Interior Cabinet Secretary Kithure Kindiki is scheduled to return to Kilifi County on Monday morning to oversee the commencement of post-mortem examinations on the bodies exhumed from Shakahola forest.
The bodies, which have been counted to be 110 and still counting, are thought to belong to victims of a cult led by pastor Paul Mackenzie Nthenge, the founder of the Good News International Church. The pastor allegedly convinced his devotees to starve themselves to death in order to “find God”.
The post-mortem examinations will be spearheaded by a team of experts led by Government Chief Pathologist Dr. Johansen Oduor at the Malindi Sub-county mortuary. Chakama Ranch, where Shakahola Forest is located, has been cordoned off following the exhumation operation, and a 30-day dusk-to-dawn curfew has been imposed.
Fourteen members of the cult have also been arrested by the police.
Mackenzie, who was once a taxi driver and later became a pastor, was charged in March after two children died of starvation while under their parents’ care, and he’s still in police custody. This gruesome incident has sparked reactions from religious leaders, political leaders, and members of the public.
President William Ruto has announced that he will appoint a Judicial Commission of Inquiry to investigate the Shakahola massacre thoroughly.

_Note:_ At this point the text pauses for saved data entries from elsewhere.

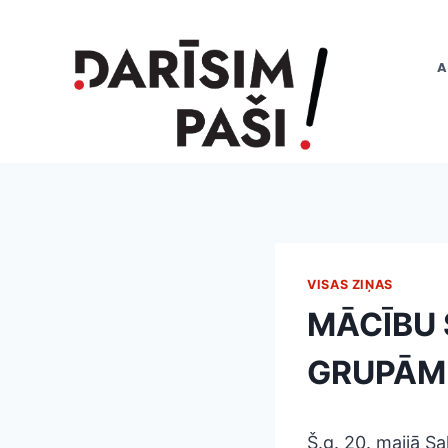
Skip
to
content
A
VISAS ZIŅAS
MĀCĪBU 
GRUPĀM 
Š.g. 20. maijā Sa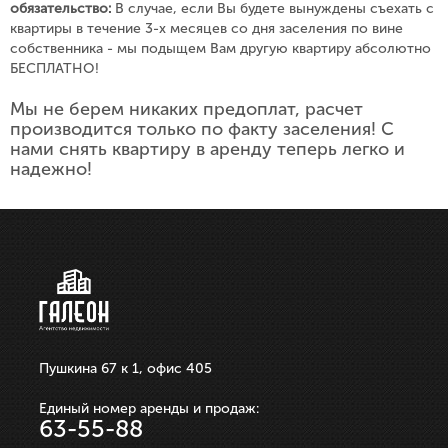
обязательство:
В случае, если Вы будете вынуждены съехать с
квартиры в течение 3-х месяцев со дня заселения по вине
собственника - мы подыщем Вам другую квартиру абсолютно
БЕСПЛАТНО!
Мы не берем никаких предоплат, расчет
производится только по факту заселения! С
нами снять квартиру в аренду теперь легко и
надежно!
Пушкина 67 к 1, офис 405
Единый номер аренды и продаж:
63-55-88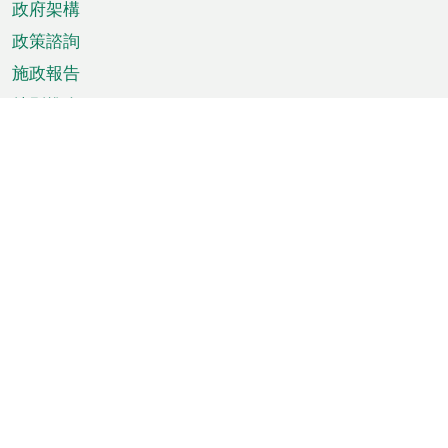
政府架構
政策諮詢
施政報告
特別推介
澳門資訊
天氣
交通
公眾假期
文娛康體
城市資訊
澳門便覽
統計數字
公佈告示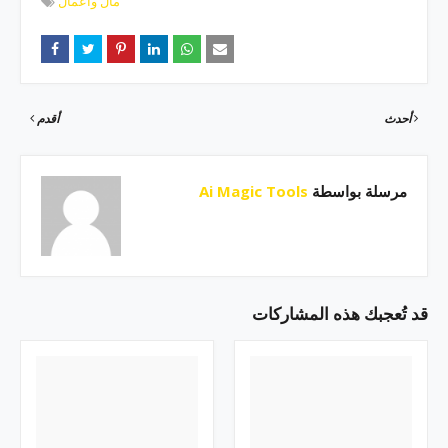
مال وأعمال
أحدث
أقدم
مرسلة بواسطة
Ai Magic Tools
قد تُعجبك هذه المشاركات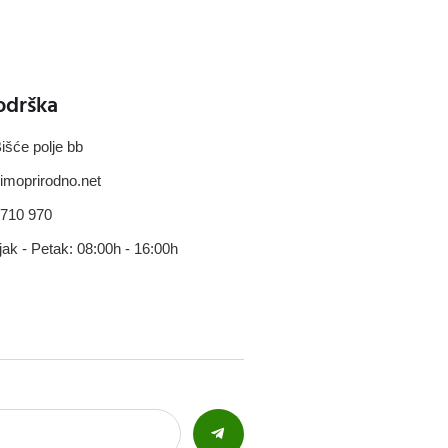
odrška
išće polje bb
imoprirodno.net
 710 970
jak - Petak: 08:00h - 16:00h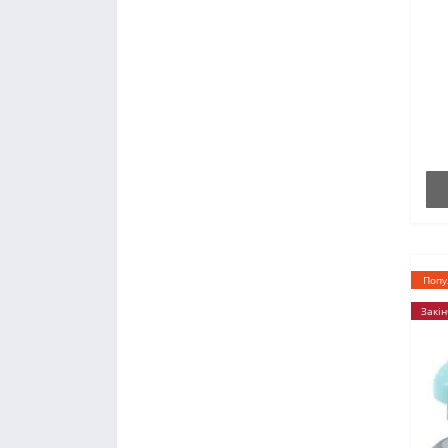
Попу
Закін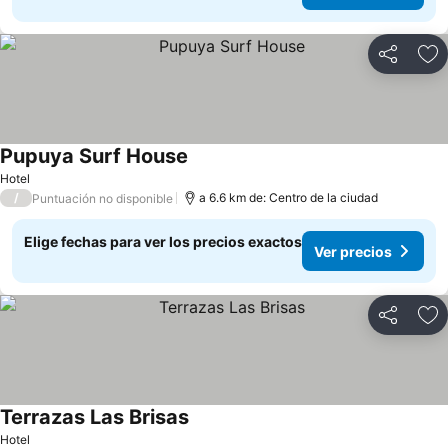
Compartir
Ag
Pupuya Surf House
Hotel
/
a 6.6 km de: Centro de la ciudad
Puntuación no disponible
Elige fechas para ver los precios exactos
Ver precios
Compartir
Ag
Terrazas Las Brisas
Hotel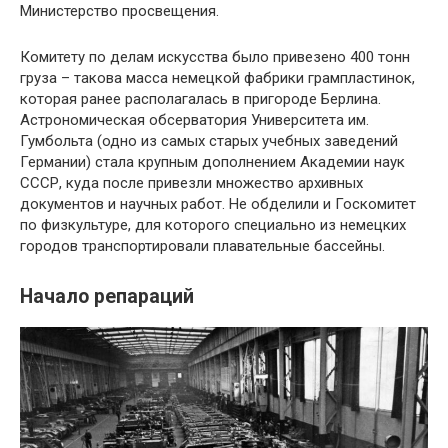
Министерство просвещения.
Комитету по делам искусства было привезено 400 тонн
груза – такова масса немецкой фабрики грампластинок,
которая ранее располагалась в пригороде Берлина.
Астрономическая обсерватория Университета им.
Гумбольта (одно из самых старых учебных заведений
Германии) стала крупным дополнением Академии наук
СССР, куда после привезли множество архивных
документов и научных работ. Не обделили и Госкомитет
по физкультуре, для которого специально из немецких
городов транспортировали плавательные бассейны.
Начало репараций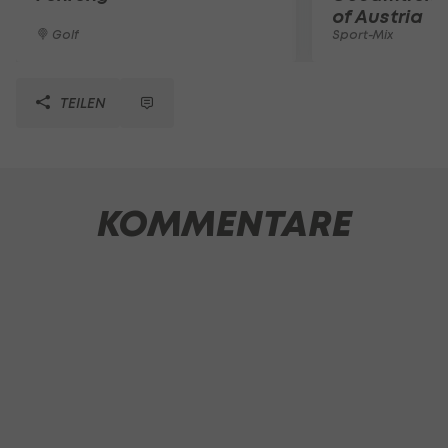
of Austria
Golf
Sport-Mix
TEILEN
KOMMENTARE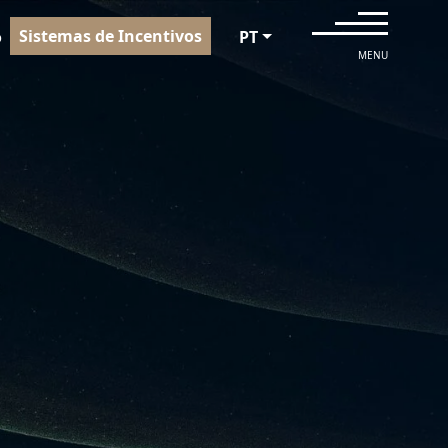
Sistemas de Incentivos
o
PT
MENU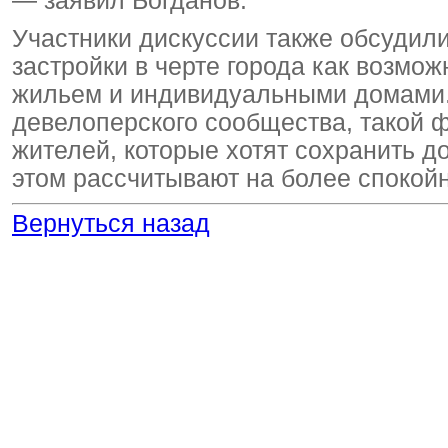
— заявил Богданов.
Участники дискуссии также обсудил
застройки в черте города как возм
жильем и индивидуальными домами.
девелоперского сообщества, такой 
жителей, которые хотят сохранить до
этом рассчитывают на более спокой
Вернуться назад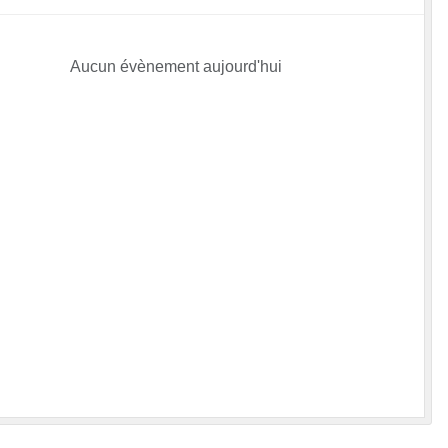
Aucun évènement aujourd'hui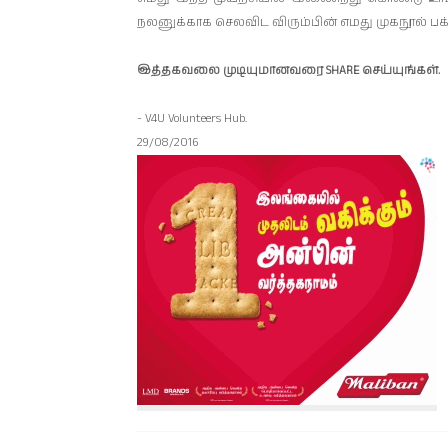
நலனுக்காக செலவிட விரும்பின் எமது முகநூல் 
இத்தகவலை முடியுமானவரை SHARE செய்யுங்கள்.
- V4U Volunteers Hub.
29/08/2016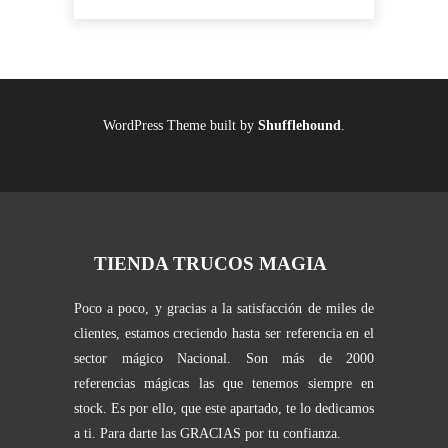
WordPress Theme built by
Shufflehound
.
TIENDA TRUCOS MAGIA
Poco a poco, y gracias a la satisfacción de miles de
clientes, estamos creciendo hasta ser referencia en el
sector mágico Nacional. Son más de 2000
referencias mágicas las que tenemos siempre en
stock. Es por ello, que este apartado, te lo dedicamos
a ti. Para darte las GRACIAS por tu confianza.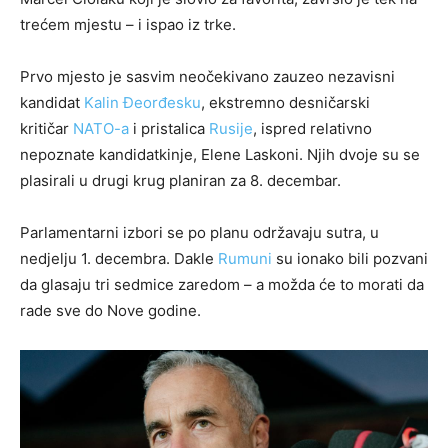
trećem mjestu – i ispao iz trke.
Prvo mjesto je sasvim neočekivano zauzeo nezavisni
kandidat
Kalin Đeorđesku
, ekstremno desničarski
kritičar
NATO-a
i pristalica
Rusije
, ispred relativno
nepoznate kandidatkinje, Elene Laskoni. Njih dvoje su se
plasirali u drugi krug planiran za 8. decembar.
Parlamentarni izbori se po planu održavaju sutra, u
nedjelju 1. decembra. Dakle
Rumuni
su ionako bili pozvani
da glasaju tri sedmice zaredom – a možda će to morati da
rade sve do Nove godine.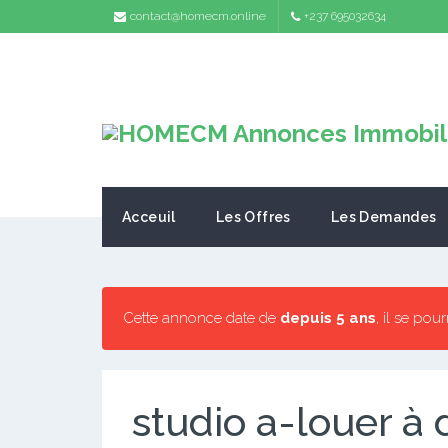
contact@homecm.online
+237 695032634
Acceuil
Les Offres
Les Demandes
Cette annonce date de
depuis 5 ans
, il se pou
studio a-louer à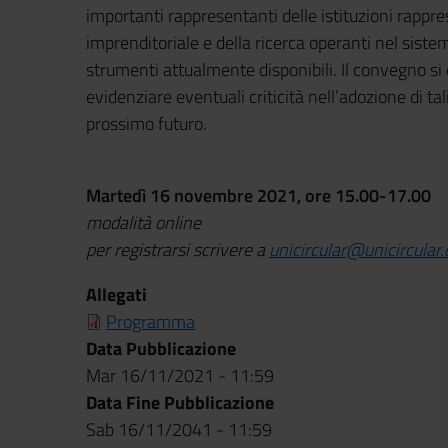
importanti rappresentanti delle istituzioni rappre
imprenditoriale e della ricerca operanti nel siste
strumenti attualmente disponibili. Il convegno s
evidenziare eventuali criticità nell’adozione di tal
prossimo futuro.
Martedì 16 novembre 2021, ore 15.00-17.00
modalità online
per registrarsi scrivere a
unicircular@unicircular.
Allegati
Programma
Data Pubblicazione
Mar 16/11/2021 - 11:59
Data Fine Pubblicazione
Sab 16/11/2041 - 11:59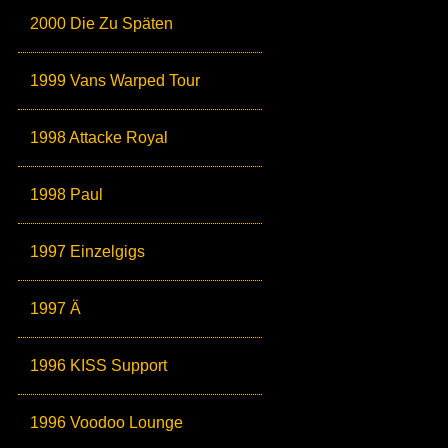
2000 Die Zu Späten
1999 Vans Warped Tour
1998 Attacke Royal
1998 Paul
1997 Einzelgigs
1997 Ä
1996 KISS Support
1996 Voodoo Lounge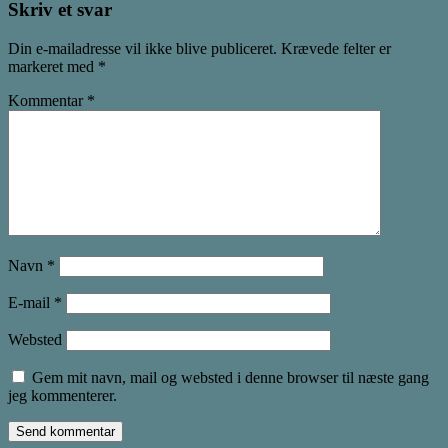
Skriv et svar
Din e-mailadresse vil ikke blive publiceret.
Krævede felter er
markeret med
*
Kommentar
*
Navn
*
E-mail
*
Websted
Gem mit navn, mail og websted i denne browser til næste gang
jeg kommenterer.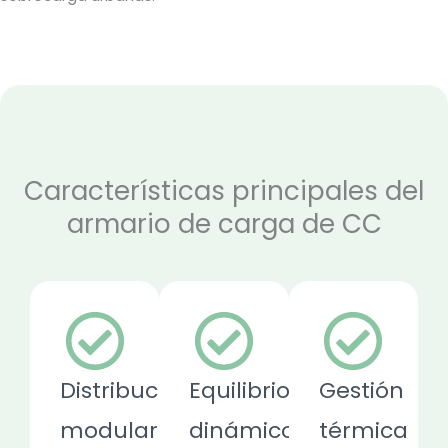
Características principales del
armario de carga de CC
Distribución
Equilibrio
Gestión
modular
dinámico
térmica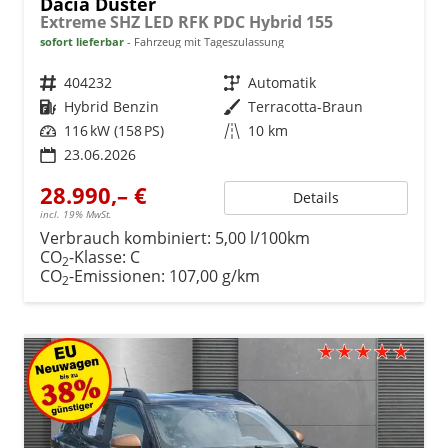
Dacia Duster
Extreme SHZ LED RFK PDC Hybrid 155
sofort lieferbar
Fahrzeug mit Tageszulassung
Fahrzeugnr.
404232
Getriebe
Automatik
Kraftstoff
Hybrid Benzin
Außenfarbe
Terracotta-Braun
Leistung
116 kW (158 PS)
Kilometerstand
10 km
23.06.2026
28.990,– €
Details
incl. 19% MwSt.
Verbrauch kombiniert:
5,00 l/100km
CO
-Klasse:
C
2
CO
-Emissionen:
107,00 g/km
2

The President has stated that the commission will leave no stone unturned and hold everyone found culpable accountable.
Religious leaders have called for an audit of the doctrines being taught in various churches across the nation to eliminate offenders like Mackenzie. This incident is unsetting, and the actions of this pastor suggest a need for a re-evaluation of how religious teachings and practices are carried out in the country.
The government and the public must work together to ensure that everyone is safe and that such incidents never happen again.